Now let’s illustrate with some code

1
2
3
4
5
6
7
num_hiddens, num_heads = 100, 5
attention = MultiheadedAttention(hidden_size=num_hiddens, output_size=num_hiddens, num_heads=num_heads)
attention.eval()
batch_size, num_queries, valid_lens = 2, 4, torch.tensor([3, 2])
X = torch.ones((batch_size, num_queries, num_hiddens))
output = attention(X, X, X) #(batch_size, num_queries, num_hiddens)
print(attention)

Comparing CNN, RNN, and Self-Attention

Saywe are given an n input tokens. They are a nxd vector. We are outputting a sequence of dxn as well. We compare:

  • Time complexity
  • Sequential Operations: number of actions which takes place in sequence. They are bottlenecks of parallel computations
  • Maximum Path Lengths: the length (or number of layers) needed to allow for any input element to be considered in any output sequence.
    • For example, with 1 layer CNN, the first input element is considered within the first output element, but not the subsequent ones as the kernel moves forward. We need to have more layers so that the first element is considered.
    • A shorter path between any combination of sequence positions makes learning long-range dependencies easier

For CNN

  • Input and output channels are d; kernel size is k
  • Time complexity: $O(nd^2k)$ because we need to go over all elements in the input and output filters
  • Sequential operations: we need to calculate layer by layer, but we know that beforehand, so $O(1)$
  • Maximum Path length: (receptive field size?) is $O(n/k)$, For example, x1, x5 are within the receptive fields of CNN

For RNN

  • Say we have 1 layer, since we are outputting with the same dimension, the hidden state dimension is d as well.
  • Time Complexity: weight matrices are dxd. In total, $O(nd^2)$
  • Sequential Complexity: $O(n)$
  • Maximum path length: $O(n)$ as we need to finish the entire $n$ timesteps so the last output sequence can technically see the first input element.

For Self Attention

  • Time Complexity: weight matrices are nxd. In total, $O(n^2d)$
  • Sequential Complexity: $O(1)$: we need to do linear transform, concatenate, and dense layer.
  • Maximum path length: $O(1)$ as the single operation is able to consider all input elements.

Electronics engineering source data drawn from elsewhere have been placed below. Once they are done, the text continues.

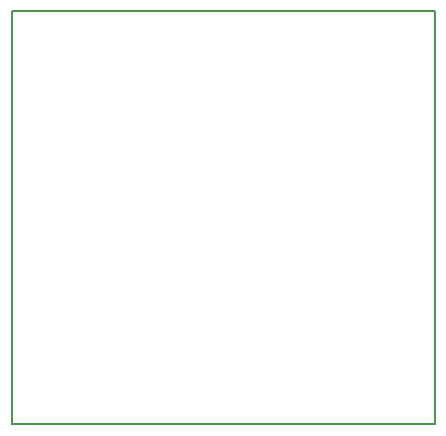
<source format=gko>
G04*
G04 #@! TF.GenerationSoftware,Altium Limited,Altium Designer,18.1.6 (161)*
G04*
G04 Layer_Color=16711935*
%FSLAX24Y24*%
%MOIN*%
G70*
G01*
G75*
%ADD12C,0.0079*%
D12*
X27008Y25315D02*
Y39094D01*
X41102D01*
Y25315D02*
Y39094D01*
X27008Y25315D02*
X41102D01*
M02*

</source>
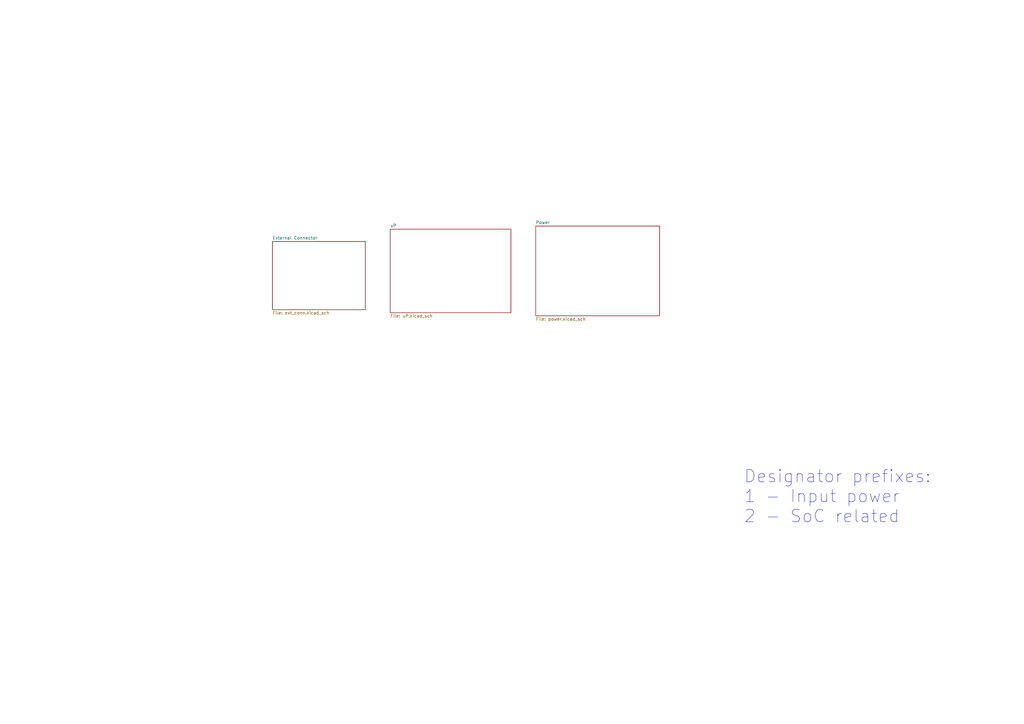
<source format=kicad_sch>
(kicad_sch
	(version 20231120)
	(generator "eeschema")
	(generator_version "8.0")
	(uuid "5d41c08e-2331-42df-a2d5-1aeb6ed4388c")
	(paper "A3")
	(title_block
		(date "2024-03-23")
	)
	(lib_symbols)
	(text "Designator prefixes:\n1 - Input power\n2 - SoC related\n"
		(exclude_from_sim no)
		(at 305.054 203.708 0)
		(effects
			(font
				(size 5.08 5.08)
			)
			(justify left)
		)
		(uuid "87c04ebb-baab-4286-885e-c41e141bbe03")
	)
	(sheet
		(at 111.76 99.06)
		(size 38.1 27.94)
		(fields_autoplaced yes)
		(stroke
			(width 0.1524)
			(type solid)
		)
		(fill
			(color 0 0 0 0.0000)
		)
		(uuid "28dc3b92-ecab-4934-a46e-011d7277e66c")
		(property "Sheetname" "External Connector"
			(at 111.76 98.3484 0)
			(effects
				(font
					(size 1.27 1.27)
				)
				(justify left bottom)
			)
		)
		(property "Sheetfile" "ext_conn.kicad_sch"
			(at 111.76 127.5846 0)
			(effects
				(font
					(size 1.27 1.27)
				)
				(justify left top)
			)
		)
		(instances
			(project "V3S-devboard-module"
				(path "/5d41c08e-2331-42df-a2d5-1aeb6ed4388c"
					(page "4")
				)
			)
		)
	)
	(sheet
		(at 219.71 92.71)
		(size 50.8 36.83)
		(fields_autoplaced yes)
		(stroke
			(width 0.1524)
			(type solid)
		)
		(fill
			(color 0 0 0 0.0000)
		)
		(uuid "5949d9b7-76b3-40a2-8931-5cd58c7934ef")
		(property "Sheetname" "Power"
			(at 219.71 91.9984 0)
			(effects
				(font
					(size 1.27 1.27)
				)
				(justify left bottom)
			)
		)
		(property "Sheetfile" "power.kicad_sch"
			(at 219.71 130.1246 0)
			(effects
				(font
					(size 1.27 1.27)
				)
				(justify left top)
			)
		)
		(instances
			(project "V3S-devboard-module"
				(path "/5d41c08e-2331-42df-a2d5-1aeb6ed4388c"
					(page "2")
				)
			)
		)
	)
	(sheet
		(at 160.02 93.98)
		(size 49.53 34.29)
		(fields_autoplaced yes)
		(stroke
			(width 0.1524)
			(type solid)
		)
		(fill
			(color 0 0 0 0.0000)
		)
		(uuid "f51f2d23-c28c-4ea4-895a-4b3207c38b48")
		(property "Sheetname" "uP"
			(at 160.02 93.2684 0)
			(effects
				(font
					(size 1.27 1.27)
				)
				(justify left bottom)
			)
		)
		(property "Sheetfile" "uP.kicad_sch"
			(at 160.02 128.8546 0)
			(effects
				(font
					(size 1.27 1.27)
				)
				(justify left top)
			)
		)
		(instances
			(project "V3S-devboard-module"
				(path "/5d41c08e-2331-42df-a2d5-1aeb6ed4388c"
					(page "3")
				)
			)
		)
	)
	(sheet_instances
		(path "/"
			(page "1")
		)
	)
)
</source>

So, both CNN and self attention has a low number of sequential operations and are highly parallelizable. However, self attention will suffer from higher complexity when input sequence is long.

References

[1] Vaswani, A., Shazeer, N., Parmar, N., Uszkoreit, J., Jones, L., Gomez, A. N., … Polosukhin, I. (2017). Attention is all you need. Advances in neural information processing systems (pp. 5998–6008).